Reste à voir si le gouvernement saura se montrer sensible à l'argument. Roselyne Bachelot promet de «rapides propositions» (voir encadré). Saura-t-elle convaincre Bercy de dégager les fonds nécessaires au financement intégral des CET et des heures supplémentaires ? C'est toute la question. Nicolas Sarkozy, en tout cas, a classé le dossier prioritaire.
Roselyne Bachelot promet d'agir vite
Au cours de l'entretien qui a été publié dans notre édition d'hier, « le Quotidien » a interrogé la ministre de la Santé sur le financement des comptes épargne-temps à l'hôpital.
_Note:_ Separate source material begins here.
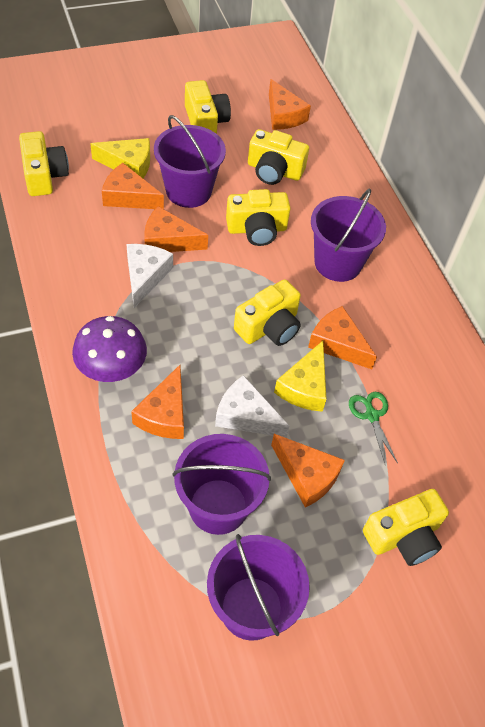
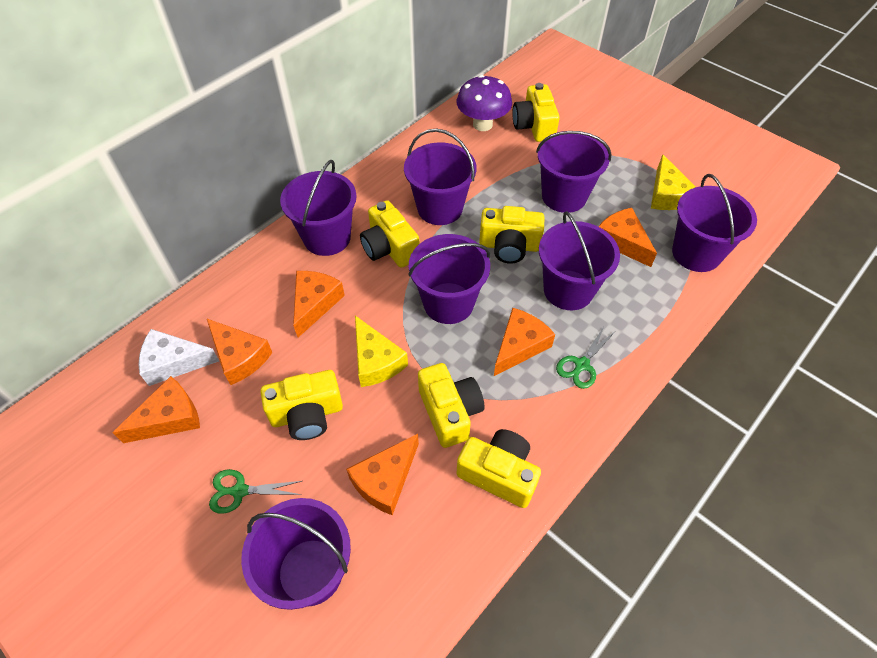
green scissors: 1 -> 2
purple bucket: 4 -> 7
white cheese: 2 -> 1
Voici la réponse de Roselyne Bachelot : «Effectivement, le rapport Acker (rendu public cet été, ndlr) pose bien la question des journées stockées sur les CET, soit 1million de jours pour les médecins et 1,235million pour les personnels non médicaux. On se heurte à des problèmes plus juridiques que financiers, puisqu'il y a 348millions d'euros en réserve dans le Fonds pour l'emploi hospitalier (FEH). Par ailleurs, les établissements ont provisionné une centaine de millions d'euros pour les CET. Maintenant, nous sommes face à des questions législatives: 1)la possibilité de payer les jours épargnés aux ayants droit; 2)la monétarisation éventuelle du CET; 3)la transformation d'une partie des éléments en cotisation de retraite complémentaire... Et il est nécessaire de tenir compte du calendrier du ministre du Budget, des Comptes publics et de la Fonction publique et de celui du secrétaire d'Etat à la Fonction publique [Eric Woerth et André Santini] pour ne pas se trouver en décalage avec les autres fonctions publiques. En attendant, je suis de très près ce dossier et nous ferons très vite des propositions en concertation avec les organisations syndicales représentatives et les syndicats de praticiens hospitaliers. Cette question mérite un traitement rapide et humain.»
Bientôt 6 ans
C'est en passant aux 35 heures, le 1er janvier 2002, que les quelque 30 000 médecins de l'hôpital public ont pu ouvrir, tout comme les 800 000 agents de l'institution, des comptes épargne-temps ou CET. Il s'agissait alors de compenser les « trous » de main d'oeuvre créés à l'hôpital par la RTT, les embauches n'ayant pas pu, faute de moyens financiers, mais aussi faute de professionnels disponibles sur le marché du travail, être à la hauteur du temps libéré.
Depuis six ans, par choix ou par nécessité, les médecins ont accumulé des jours sur leurs CET sans, la plupart du temps, que les établissements aient provisionné d'enveloppes spécifiques.